WHAT NEEDS TO BE DONE
From the material below, reproduce exactly the stretch of lines that begins with the line holding "FIGURE 5 | (A)" and ends with the line holding "Figure 5. Meteorological", skipping the pictures.

SUPPLIED MATERIAL
§ §
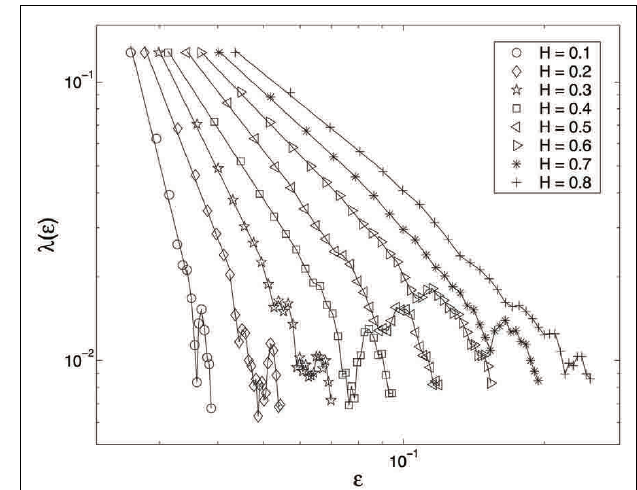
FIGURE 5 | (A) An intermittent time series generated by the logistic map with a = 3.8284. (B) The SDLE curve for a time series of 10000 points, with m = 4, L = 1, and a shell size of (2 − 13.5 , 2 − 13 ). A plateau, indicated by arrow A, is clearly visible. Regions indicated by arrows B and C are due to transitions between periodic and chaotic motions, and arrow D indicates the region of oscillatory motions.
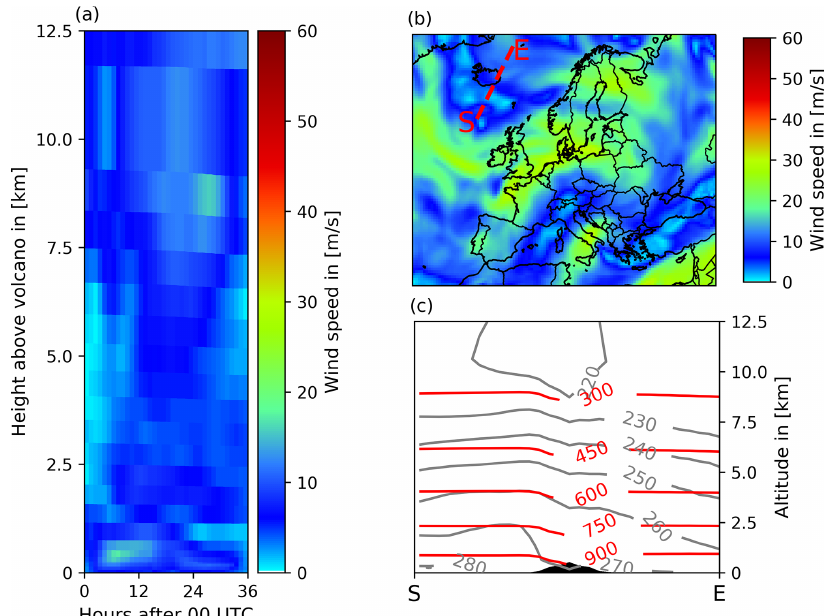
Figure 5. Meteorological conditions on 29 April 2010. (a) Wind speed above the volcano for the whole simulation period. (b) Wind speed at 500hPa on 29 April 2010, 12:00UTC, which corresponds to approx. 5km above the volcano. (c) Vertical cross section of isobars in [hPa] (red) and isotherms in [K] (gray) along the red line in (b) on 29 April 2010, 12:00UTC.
§ §
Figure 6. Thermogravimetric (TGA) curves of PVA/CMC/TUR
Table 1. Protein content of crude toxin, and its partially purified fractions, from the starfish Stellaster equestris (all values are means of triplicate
§ §
EXERCISE RESULT
FIGURE 5 | (A) An intermittent time series generated by the logistic map with a = 3.8284. (B) The SDLE curve for a time series of 10000 points, with m = 4, L = 1, and a shell size of (2 − 13.5 , 2 − 13 ). A plateau, indicated by arrow A, is clearly visible. Regions indicated by arrows B and C are due to transitions between periodic and chaotic motions, and arrow D indicates the region of oscillatory motions.
Figure 5. Meteorological conditions on 29 April 2010. (a) Wind speed above the volcano for the whole simulation period. (b) Wind speed at 500hPa on 29 April 2010, 12:00UTC, which corresponds to approx. 5km above the volcano. (c) Vertical cross section of isobars in [hPa] (red) and isotherms in [K] (gray) along the red line in (b) on 29 April 2010, 12:00UTC.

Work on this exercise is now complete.